Government mega-farms were meant in part to deal with this lack of diversity. Shockingly, they produced the same crops the farmers do, thereby competing with them! To this day they haven't got the formula right and I was quite disappointed to hear that the focus is now onions and carrots.
We pride ourselves on being able to consume peppers so fiery they would corrode the oesophageal lining of lesser mortals. I've actually seen people eating food, then taking a bite out of a hot pepper as if it were a pickle. We invented a pepper concoction cheekily named "mother-in-law" which is out of this world.
Yet our local manufacturing industry, which produces pepper sauce, is only able to count on a mere fraction of its pepper input from local farmers. The rest is imported as pepper mash from other countries. It's not that Matouk's does not want local peppers; the local sector simply cannot meet the demand. This country boasts of having the hottest pepper on the planet, the scorpion pepper, yet the rest of the world is more familiar with India's "ghost pepper."

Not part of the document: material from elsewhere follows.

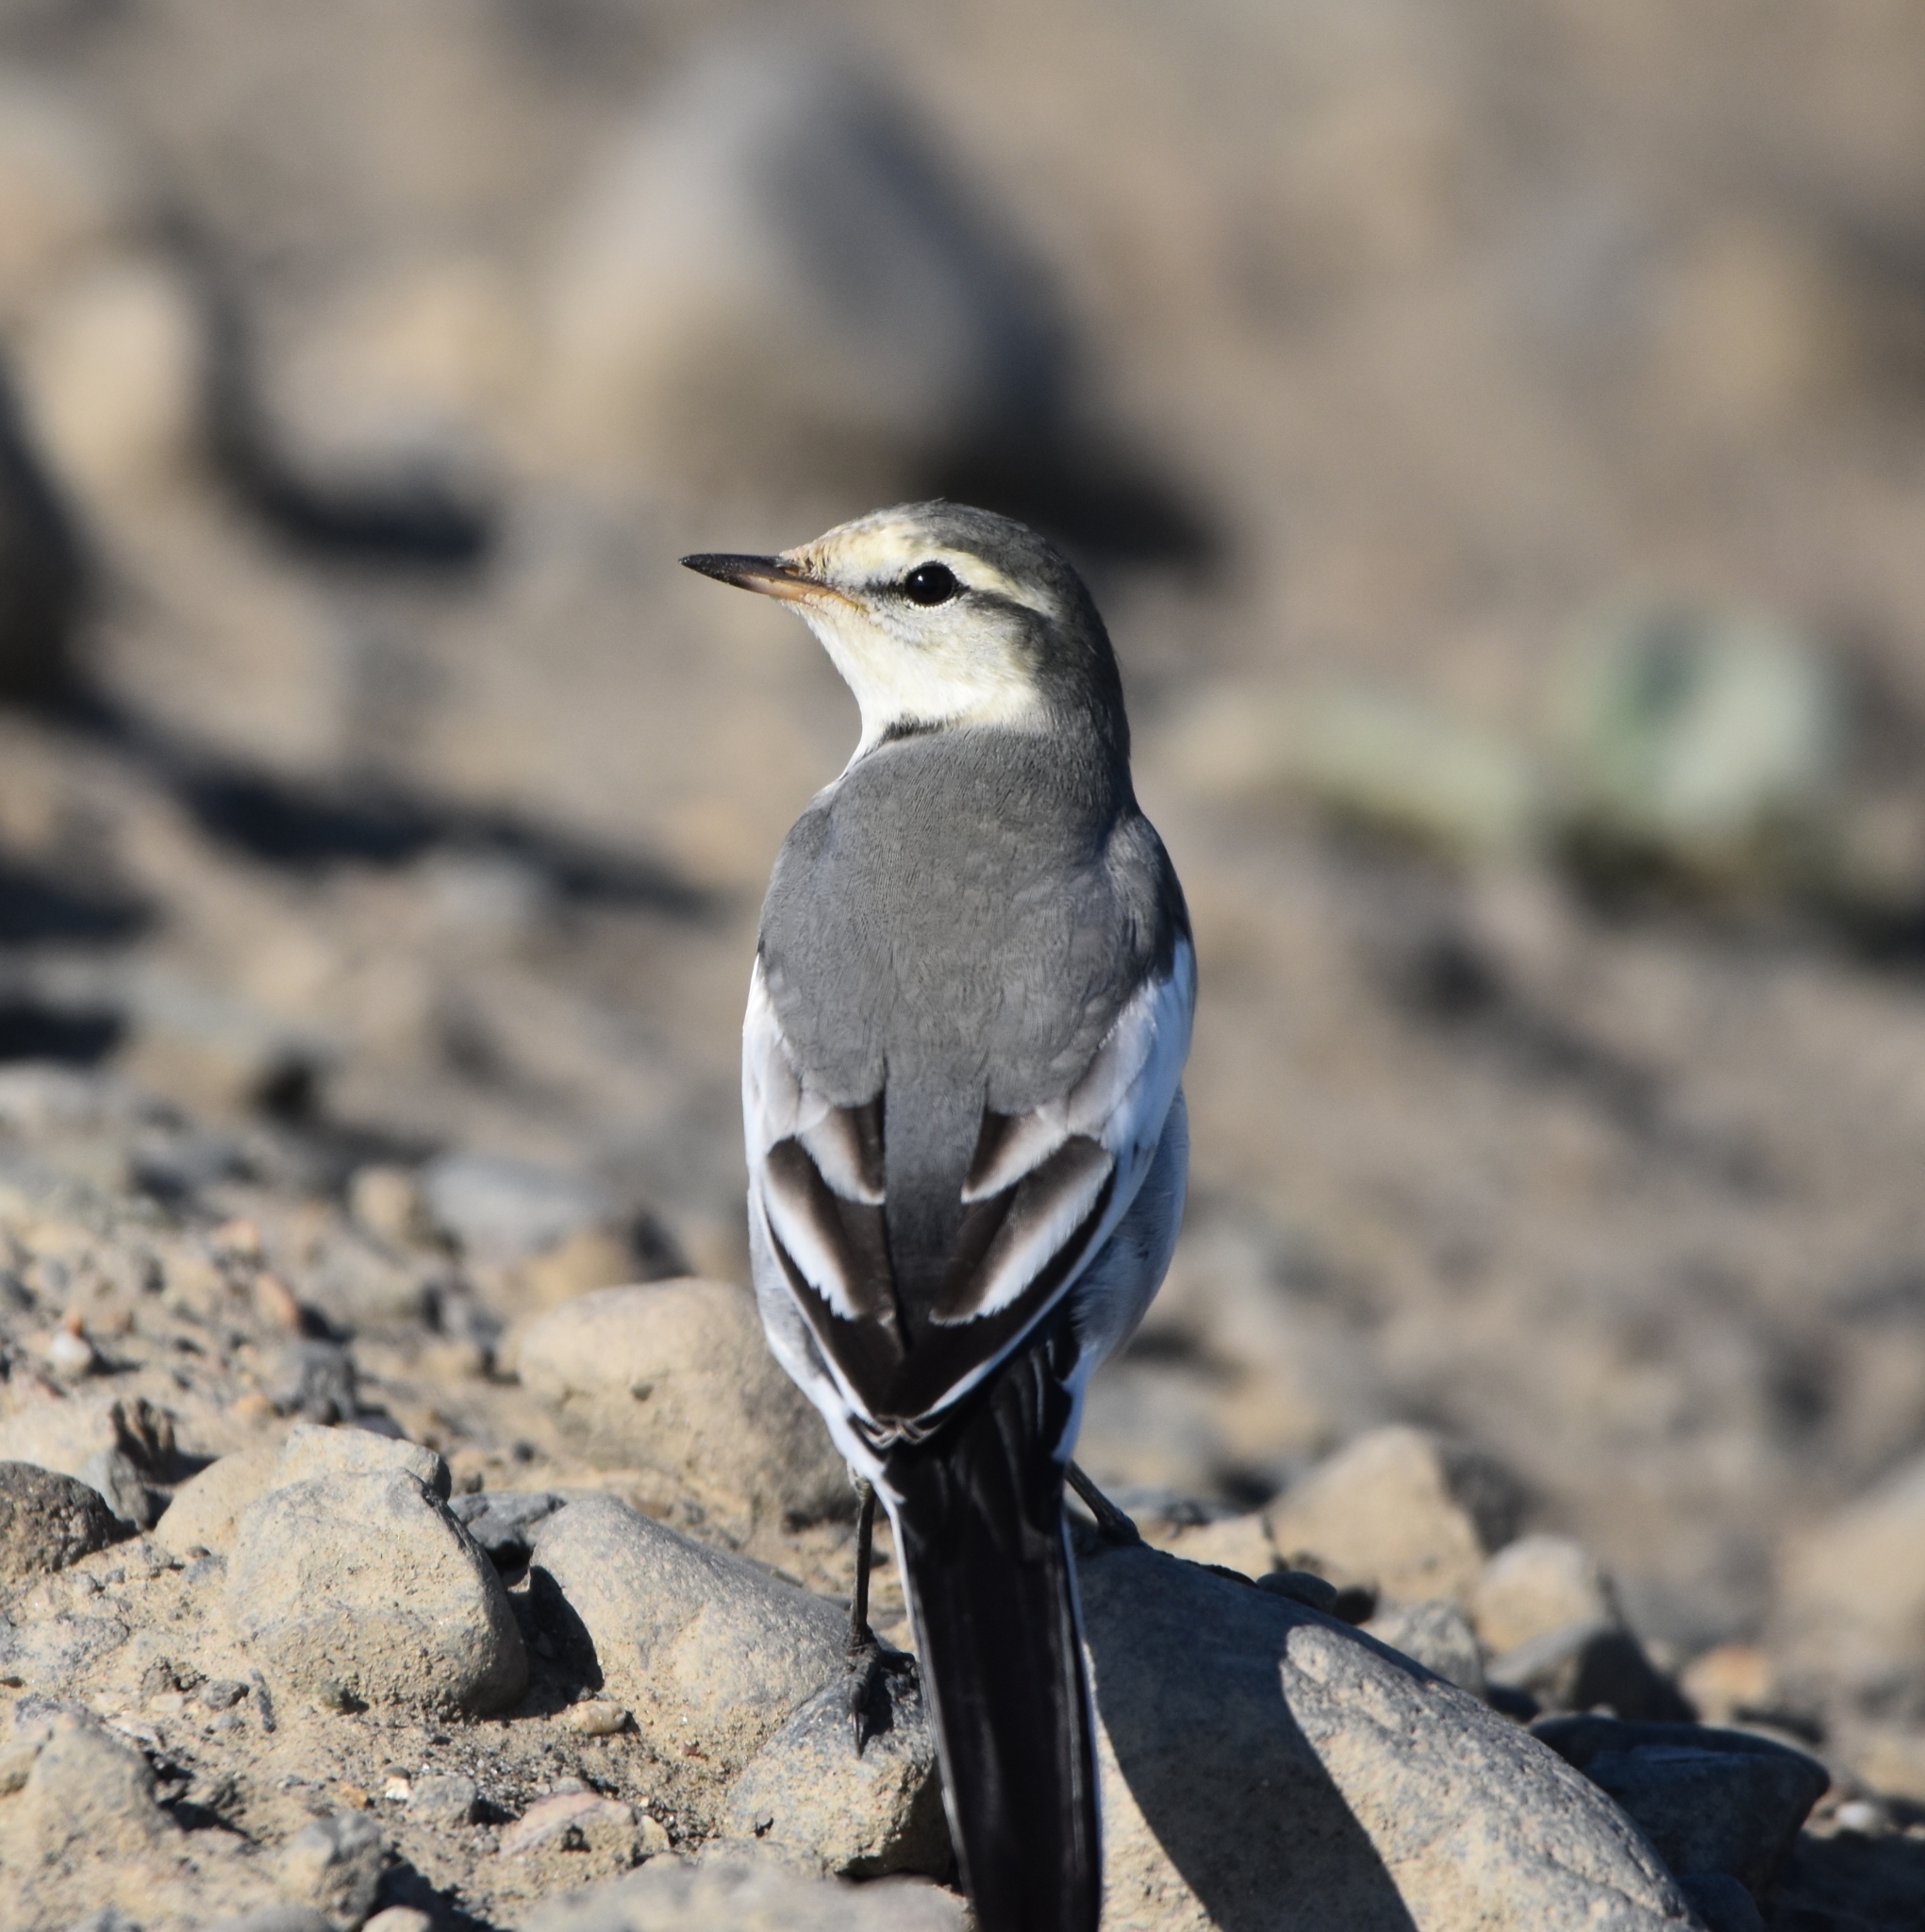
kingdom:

Spanish oil firm Repsol piloted an innovative scheme in the Mayaro area to encourage greenhouse farming. While it is still in its nascent stages, this concept, which began with sweet peppers, seems to be ably tackling issues of land space, pest control and quality control. Farmers chosen for this project do not use the chemicals deployed by the rest of the sector. Their techniques are the latest advances in agricultural science.
The rest of the farming community routinely applies an expensive, toxic cocktail of pesticides that probably comes very close to the Agent Orange used in the Vietnam war. More importantly, Repsol has negotiated with a major distributor to purchase all of their sweet peppers, a consistent market for a high-quality product. The Ministry of Agriculture under Vasant Bharath was attempting to create a farmers' registry so that an appreciation could be had for who was growing what.
Farmers felt this was too intrusive; a fear of having to pay taxes was probably responsible for their discomfort. Suffice it to say while the Government has to shoulder some blame for the poor state of agriculture and in this country, local farmers must provide the other shoulder. What should a disappointed consumer do? Just go to the nearest chicken joint, I suppose.